The season's first blast of winter weather is on Arizona's doorstep. A series of storms is expected to sweep through the state beginning today, according to the National Weather Service. Through at least late next week, below-average temperatures and a chance of rain are in the Valley's forecast.
Showers could fall as early as this evening, meteorologists said. But they added the best odds of widespread and significant precipitation arrives Wednesday and lasts into early Thursday.
Highs on Sunday and Monday may not reach 60 degrees, and afterward the daily maximums should hover in the low 60s; the seasonal norm for this time of year is about 67.
Friday's high was 68 degrees.
However, overnight lows should remain warmer than normal due to the cloud cover providing insulation against rapid cooling.

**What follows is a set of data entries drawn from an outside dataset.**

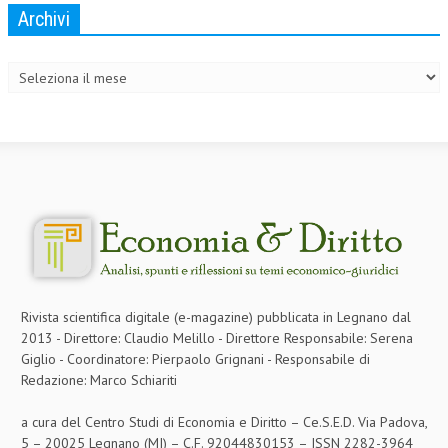
Archivi
Archivi
Rivista scientifica digitale (e-magazine) pubblicata in Legnano dal
2013 - Direttore: Claudio Melillo - Direttore Responsabile: Serena
Giglio - Coordinatore: Pierpaolo Grignani - Responsabile di
Redazione: Marco Schiariti
a cura del Centro Studi di Economia e Diritto – Ce.S.E.D. Via Padova,
5 – 20025 Legnano (MI) – C.F. 92044830153 – ISSN 2282-3964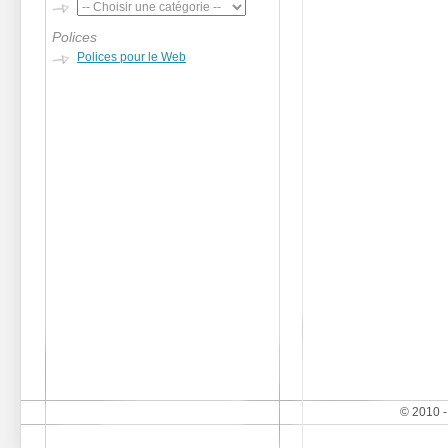
Polices
Polices pour le Web
© 2010 -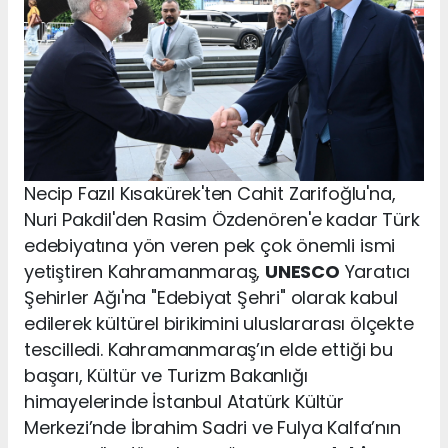
Necip Fazıl Kısakürek'ten Cahit Zarifoğlu'na,
Nuri Pakdil'den Rasim Özdenören'e kadar Türk
edebiyatına yön veren pek çok önemli ismi
yetiştiren Kahramanmaraş,
UNESCO
Yaratıcı
Şehirler Ağı'na "Edebiyat Şehri" olarak kabul
edilerek kültürel birikimini uluslararası ölçekte
tescilledi. Kahramanmaraş’ın elde ettiği bu
başarı, Kültür ve Turizm Bakanlığı
himayelerinde İstanbul Atatürk Kültür
Merkezi’nde İbrahim Sadri ve Fulya Kalfa’nın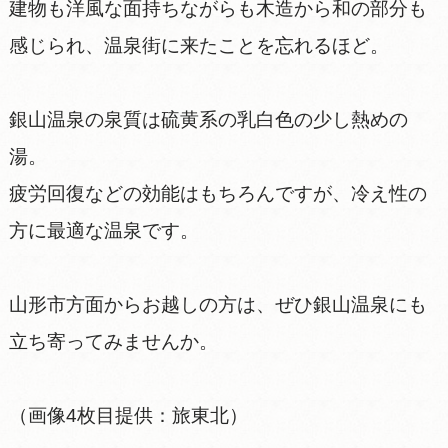
建物も洋風な面持ちながらも木造から和の部分も
感じられ、温泉街に来たことを忘れるほど。
銀山温泉の泉質は硫黄系の乳白色の少し熱めの
湯。
疲労回復などの効能はもちろんですが、冷え性の
方に最適な温泉です。
山形市方面からお越しの方は、ぜひ銀山温泉にも
立ち寄ってみませんか。
（画像4枚目提供：旅東北）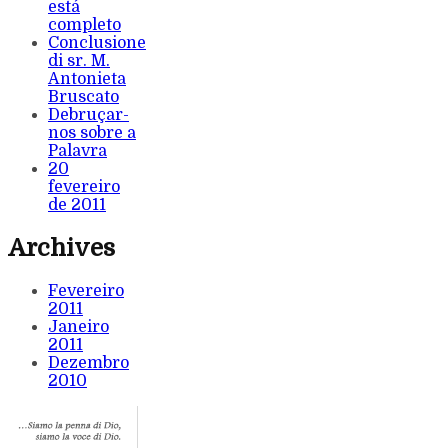
está
completo
Conclusione
di sr. M.
Antonieta
Bruscato
Debruçar-
nos sobre a
Palavra
20
fevereiro
de 2011
Archives
Fevereiro
2011
Janeiro
2011
Dezembro
2010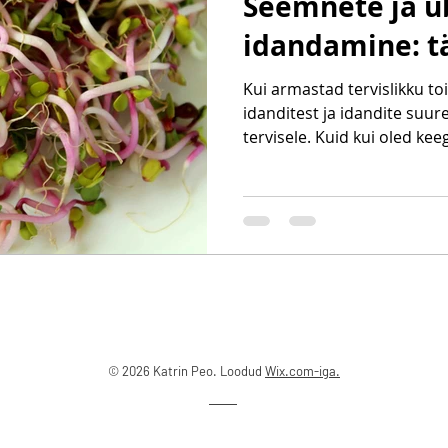
Seemnete ja 
idandamine: tä
Kui armastad tervislikku to
idanditest ja idandite suur
tervisele. Kuid kui oled keegi
© 2026 Katrin Peo. Loodud
Wix.com-iga.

The first storm's arrival today will be accompanied by winds up to 25 mph. Highs in the Valley will range from the mid-60s to the lower 70s, and there will be a slight chance of showers in the afternoon, increasing to a 30-percent chance after midnight.
In Arizona's high country, the forecast calls for widespread light to moderate rain and snowfall beginning this evening into Sunday.
Snow levels will drop as low as 3,500 to 4,000 feet, with snowfall accumulating above 5,000 feet. At 7,000 feet and above, the total could be 2 to 5 inches with more in isolated areas.
According to the Web site for Arizona Snowbowl near Flagstaff, the ski resort won't open for the season until there is a packed base of at least 2 to 3 feet.
Sunrise Park Resort, in the White Mountains, also does not have a scheduled opening.
After a brief pause, another storm arrives Monday. In the Valley, there is a 30-percent chance of showers that day and night.
All the while, a large and powerful storm is expected to slide south along the Pacific Coast, drawing plenty of moisture into the West. Then, that storm is expected to move into Arizona sometime late Tuesday or Wednesday.
At the moment, the timing of the third storm's arrival is difficult to pinpoint, the weather service said, but long-range computer models are anticipating intense precipitation for a long duration.